[aprssig] Throttleing EchoLink Objects

Pete Loveall AE5PL Lists hamlists at ametx.com
Wed Jul 22 22:50:17 EDT 2009


javAPRSSrvr makes up less than 20% of the IGates out there (probably much less).  Adjunct like you are talking about would be next to useless.

As I indicated before, APRS-IS is not a good mechanism for blasting large amounts of data out to one or two properly configured IGates (yes, that is about the number that would get it right), especially since the three or four mobile operators that have a second in their car watching the display for Echolink nodes will probably not be in the area with a properly configured IGate.

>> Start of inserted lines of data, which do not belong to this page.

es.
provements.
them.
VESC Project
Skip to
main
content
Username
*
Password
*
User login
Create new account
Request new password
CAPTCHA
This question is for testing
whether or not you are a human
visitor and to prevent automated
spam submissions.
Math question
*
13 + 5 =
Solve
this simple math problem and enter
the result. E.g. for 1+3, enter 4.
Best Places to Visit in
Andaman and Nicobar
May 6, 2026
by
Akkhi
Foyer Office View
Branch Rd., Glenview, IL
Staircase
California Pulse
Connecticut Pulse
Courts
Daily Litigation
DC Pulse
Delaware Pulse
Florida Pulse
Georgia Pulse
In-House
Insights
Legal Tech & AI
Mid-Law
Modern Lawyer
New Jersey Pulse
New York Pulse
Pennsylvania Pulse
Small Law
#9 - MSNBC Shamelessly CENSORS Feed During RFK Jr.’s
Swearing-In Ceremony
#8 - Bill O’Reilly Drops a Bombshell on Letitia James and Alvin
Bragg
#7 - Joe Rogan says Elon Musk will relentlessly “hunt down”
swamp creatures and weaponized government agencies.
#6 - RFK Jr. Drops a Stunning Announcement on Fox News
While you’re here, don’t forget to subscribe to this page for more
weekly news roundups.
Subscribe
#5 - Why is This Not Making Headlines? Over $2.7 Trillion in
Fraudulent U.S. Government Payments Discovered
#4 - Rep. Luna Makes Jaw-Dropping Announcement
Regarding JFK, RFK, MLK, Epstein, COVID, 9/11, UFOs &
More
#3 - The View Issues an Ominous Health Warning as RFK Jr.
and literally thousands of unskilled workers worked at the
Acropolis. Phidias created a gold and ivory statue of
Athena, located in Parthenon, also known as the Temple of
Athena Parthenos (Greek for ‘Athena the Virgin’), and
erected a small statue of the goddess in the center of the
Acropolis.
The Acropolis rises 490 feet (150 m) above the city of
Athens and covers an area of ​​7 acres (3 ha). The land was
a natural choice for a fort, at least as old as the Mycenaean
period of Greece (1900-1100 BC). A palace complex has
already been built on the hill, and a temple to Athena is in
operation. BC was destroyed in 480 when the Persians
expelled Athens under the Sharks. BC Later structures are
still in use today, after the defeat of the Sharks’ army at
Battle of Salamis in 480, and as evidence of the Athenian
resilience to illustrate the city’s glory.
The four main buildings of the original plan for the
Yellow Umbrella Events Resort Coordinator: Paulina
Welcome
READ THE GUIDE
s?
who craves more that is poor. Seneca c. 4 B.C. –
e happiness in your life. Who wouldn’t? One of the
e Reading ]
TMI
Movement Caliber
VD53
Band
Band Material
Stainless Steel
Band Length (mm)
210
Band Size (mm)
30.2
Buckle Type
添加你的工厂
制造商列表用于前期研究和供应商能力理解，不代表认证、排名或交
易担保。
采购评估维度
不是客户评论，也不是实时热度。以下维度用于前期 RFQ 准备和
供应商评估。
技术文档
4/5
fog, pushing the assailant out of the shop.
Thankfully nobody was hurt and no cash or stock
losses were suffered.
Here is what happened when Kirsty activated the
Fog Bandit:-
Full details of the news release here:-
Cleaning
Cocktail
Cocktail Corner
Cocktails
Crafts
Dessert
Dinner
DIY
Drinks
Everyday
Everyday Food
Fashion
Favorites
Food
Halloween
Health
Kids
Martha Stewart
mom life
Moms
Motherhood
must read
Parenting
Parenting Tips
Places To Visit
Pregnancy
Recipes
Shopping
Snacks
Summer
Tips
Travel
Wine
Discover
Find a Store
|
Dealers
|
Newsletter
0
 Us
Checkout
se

A few years ago we had "the sea of blue".  This was not CWOP (that was a different issue already explained earlier in these threads).  This was an experiment of injecting all of the METAR (airport) weather information, all buoy reports, all wild-fire reports, etc. into APRS-IS.  We quickly saw the bandwidth damage and, more importantly, the lack of benefit to 99.999% of the amateur radio community.  That didn't make that other .001% unimportant; it just made it necessary to find a new home for this and other experiments where the information is readily available elsewhere and not of great value to the general RF-bound amateur community.  That experiment was Firenet and that subnet still exists, although the server is not under heavy usage these days.

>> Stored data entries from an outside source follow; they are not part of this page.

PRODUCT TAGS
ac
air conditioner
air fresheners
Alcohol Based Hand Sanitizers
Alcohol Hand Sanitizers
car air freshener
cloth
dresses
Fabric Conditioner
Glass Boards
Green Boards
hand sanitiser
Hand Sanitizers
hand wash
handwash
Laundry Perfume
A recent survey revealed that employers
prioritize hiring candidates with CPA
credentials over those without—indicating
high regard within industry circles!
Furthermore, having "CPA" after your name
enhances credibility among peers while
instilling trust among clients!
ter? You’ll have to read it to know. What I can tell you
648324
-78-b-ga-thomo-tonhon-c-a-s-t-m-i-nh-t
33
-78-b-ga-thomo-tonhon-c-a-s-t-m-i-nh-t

I bring this up to remind us all that sometimes the best intentions do not generate the desired results.  There is zero benefit to having an already overcrowded APRS map generated from APRS-IS show more information that is otherwise found elsewhere on the Internet.  The primary purpose of APRS-IS today is to interconnect the RF APRS networks.  Yes, Echolink is an amateur endeavor.  It has been asked "what is the difference between having individual stations generate objects and a central server?"  Very simple, normalized dataflow (not bursting whenever the central server does an update) with accurate and timely station status.  It also leaves in the hands of the Echolink station owner the choice of whether they want their station to be "known" on APRS.  If you get only 40 or 50 stations participate, then you must assume that the other 2000 don't want to be advertised on APRS or they just don't care.  In any case, it is their decision, not yours.

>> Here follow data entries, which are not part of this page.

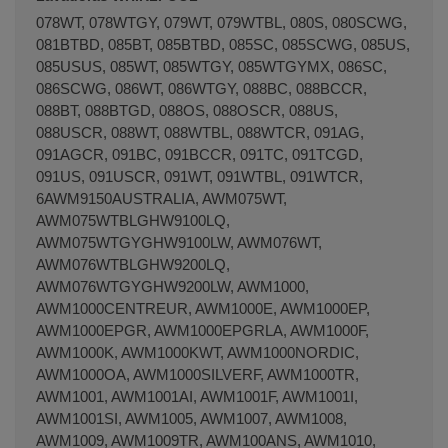
078WT, 078WTGY, 079WT, 079WTBL, 080S, 080SCWG,
081BTBD, 085BT, 085BTBD, 085SC, 085SCWG, 085US,
085USUS, 085WT, 085WTGY, 085WTGYMX, 086SC,
086SCWG, 086WT, 086WTGY, 088BC, 088BCCR,
088BT, 088BTGD, 088OS, 088OSCR, 088US,
088USCR, 088WT, 088WTBL, 088WTCR, 091AG,
091AGCR, 091BC, 091BCCR, 091TC, 091TCGD,
091US, 091USCR, 091WT, 091WTBL, 091WTCR,
6AWM9150AUSTRALIA, AWM075WT,
AWM075WTBLGHW9100LQ,
AWM075WTGYGHW9100LW, AWM076WT,
AWM076WTBLGHW9200LQ,
AWM076WTGYGHW9200LW, AWM1000,
AWM1000CENTREUR, AWM1000E, AWM1000EP,
AWM1000EPGR, AWM1000EPGRLA, AWM1000F,
AWM1000K, AWM1000KWT, AWM1000NORDIC,
AWM1000OA, AWM1000SILVERF, AWM1000TR,
AWM1001, AWM1001AI, AWM1001F, AWM1001I,
AWM1001SI, AWM1005, AWM1007, AWM1008,
AWM1009, AWM1009TR, AWM100ANS, AWM1010,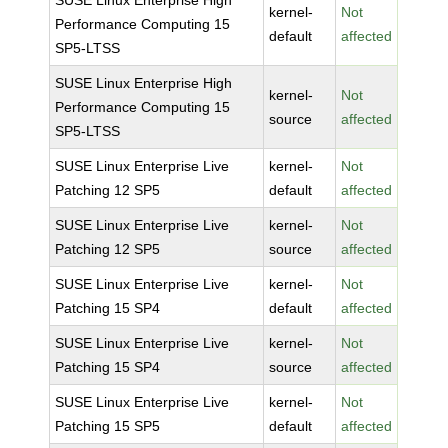
SUSE Linux Enterprise High
kernel-
Not
Performance Computing 15
default
affected
SP5-LTSS
SUSE Linux Enterprise High
kernel-
Not
Performance Computing 15
source
affected
SP5-LTSS
SUSE Linux Enterprise Live
kernel-
Not
Patching 12 SP5
default
affected
SUSE Linux Enterprise Live
kernel-
Not
Patching 12 SP5
source
affected
SUSE Linux Enterprise Live
kernel-
Not
Patching 15 SP4
default
affected
SUSE Linux Enterprise Live
kernel-
Not
Patching 15 SP4
source
affected
SUSE Linux Enterprise Live
kernel-
Not
Patching 15 SP5
default
affected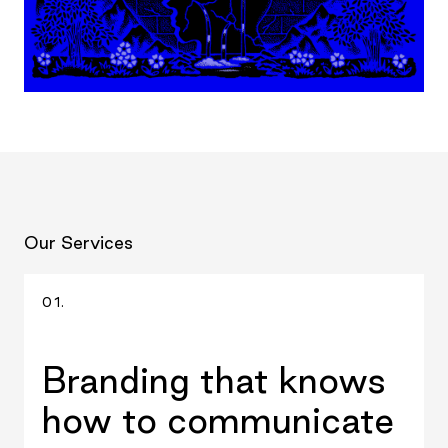
Our Services
01.
Branding that knows
how to communicate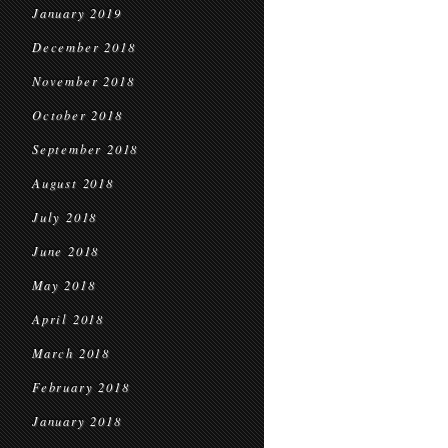
January 2019
December 2018
November 2018
October 2018
September 2018
August 2018
July 2018
June 2018
May 2018
April 2018
March 2018
February 2018
January 2018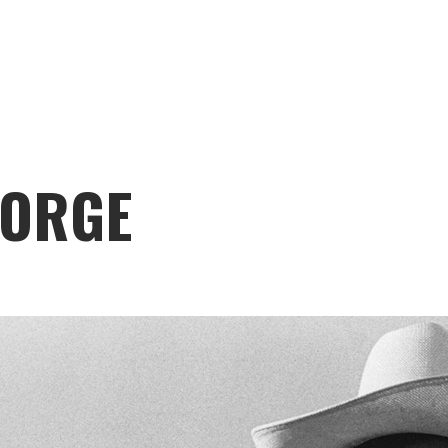
EORGE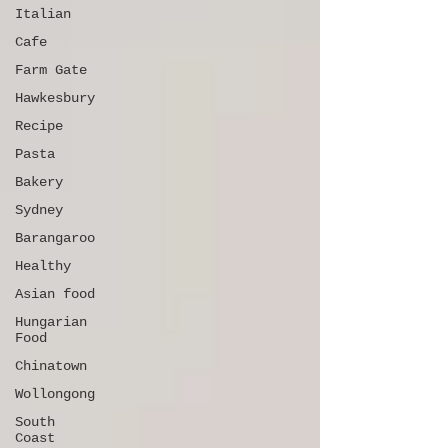
Italian
Cafe
Farm Gate
Hawkesbury
Recipe
Pasta
Bakery
Sydney
Barangaroo
Healthy
Asian food
Hungarian
Food
Chinatown
Wollongong
South
Coast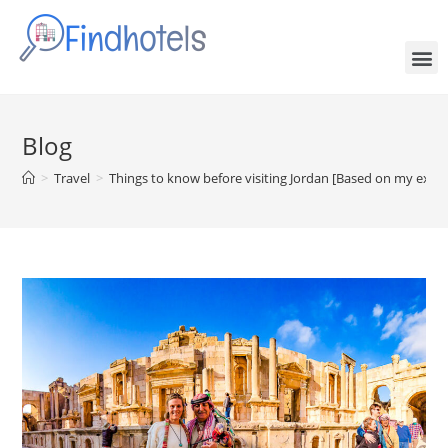
Blog
>
Travel
>
Things to know before visiting Jordan [Based on my expe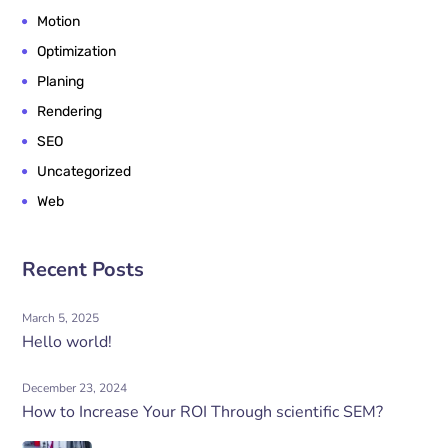
Motion
Optimization
Planing
Rendering
SEO
Uncategorized
Web
Recent Posts
March 5, 2025
Hello world!
December 23, 2024
How to Increase Your ROI Through scientific SEM?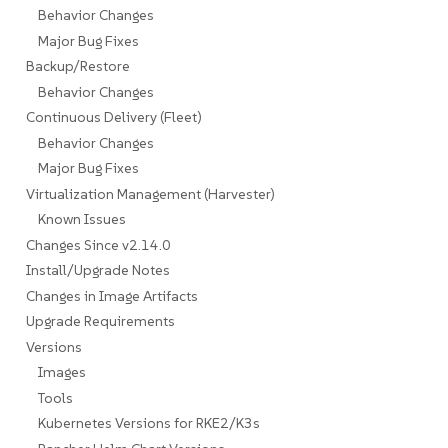
Behavior Changes
Major Bug Fixes
Backup/Restore
Behavior Changes
Continuous Delivery (Fleet)
Behavior Changes
Major Bug Fixes
Virtualization Management (Harvester)
Known Issues
Changes Since v2.14.0
Install/Upgrade Notes
Changes in Image Artifacts
Upgrade Requirements
Versions
Images
Tools
Kubernetes Versions for RKE2/K3s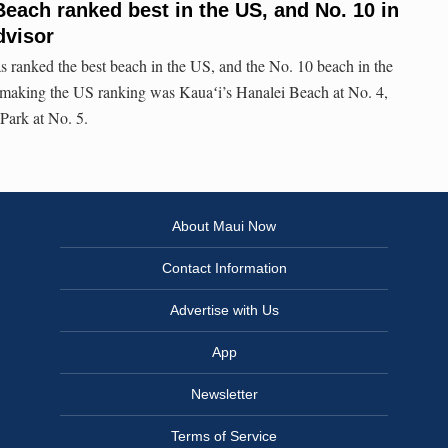
Beach ranked best in the US, and No. 10 in
dvisor
 ranked the best beach in the US, and the No. 10 beach in the
making the US ranking was Kauaʻi’s Hanalei Beach at No. 4,
Park at No. 5.
About Maui Now
Contact Information
Advertise with Us
App
Newsletter
Terms of Service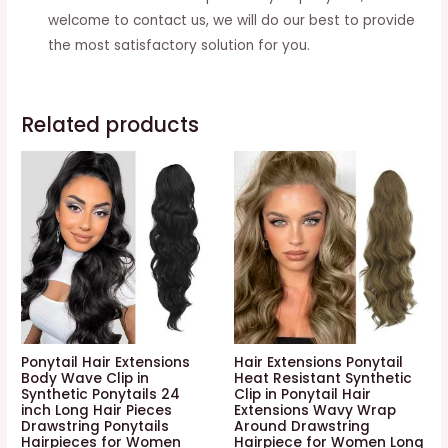
welcome to contact us, we will do our best to provide
the most satisfactory solution for you.
Related products
Ponytail Hair Extensions
Hair Extensions Ponytail
Body Wave Clip in
Heat Resistant Synthetic
Synthetic Ponytails 24
Clip in Ponytail Hair
inch Long Hair Pieces
Extensions Wavy Wrap
Drawstring Ponytails
Around Drawstring
Hairpieces for Women
Hairpiece for Women Long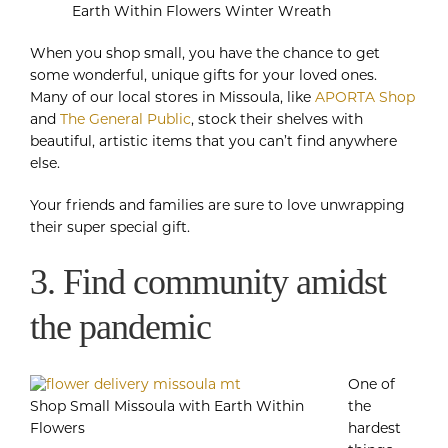
Earth Within Flowers Winter Wreath
When you shop small, you have the chance to get
some wonderful, unique gifts for your loved ones.
Many of our local stores in Missoula, like
APORTA Shop
and
The General Public
, stock their shelves with
beautiful, artistic items that you can’t find anywhere
else.
Your friends and families are sure to love unwrapping
their super special gift.
3. Find community amidst
the pandemic
One of
Shop Small Missoula with Earth Within
the
Flowers
hardest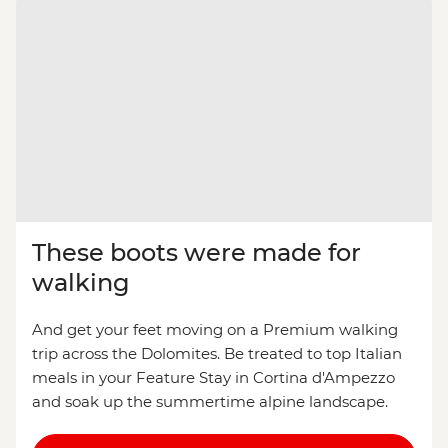
These boots were made for
walking
And get your feet moving on a Premium walking
trip across the Dolomites. Be treated to top Italian
meals in your Feature Stay in Cortina d'Ampezzo
and soak up the summertime alpine landscape.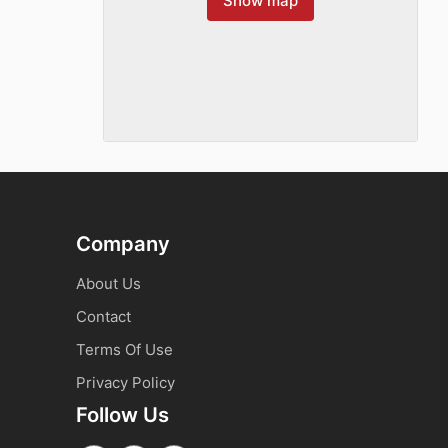
Show map
Company
About Us
Contact
Terms Of Use
Privacy Policy
Follow Us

After reading all of the bantering back and forth, I guess I am fully in the camp of "scuttle the idea of a central server doing it all" and approaching Jonathan about giving Link and Repeater operators the ability to send their "packet" to APRS-IS instead of or in addition to sending it to a TNC.  This would give a mechanism for an Echolink operator to make an agreement with a local IGate operator so the Echolink operator doesn't have to have two radios dedicated to the link/repeater.

73,

Pete Loveall AE5PL
pete at ae5pl dot net





> -----Original Message-----
> From: Lynn W. Deffenbaugh (Mr)
> Sent: Wednesday, July 22, 2009 9:16 PM
> 
> Actually, there is a difference here.  When an EchoLink node dies, the
> APRS-IS feed will automatically quit sending the objects and it won't
> matter that the IGate operator is configured to get them to RF, they'll
> just quit.  If the IGate operator directly configured the beacon, it'd
> keep cluttering up the RF channel regardless of the actual availability
> of the node it is advertising.
> 
> To address that manual configuration issue, I"m trying to figure out if
> it'd be possible to build a javAPRSsrvr adjunct to make the gating from
> IS to RF automatic based on the position of the IGate and the
> position/range of the EchoLink object.  Then we only need the IGate
> operator to add the adjunct once and all current and future EchoLink
> nodes would be gated and any obsolete nodes would just stop.
> 
> But it still needs the APRS-IS to deliver the data to be gated.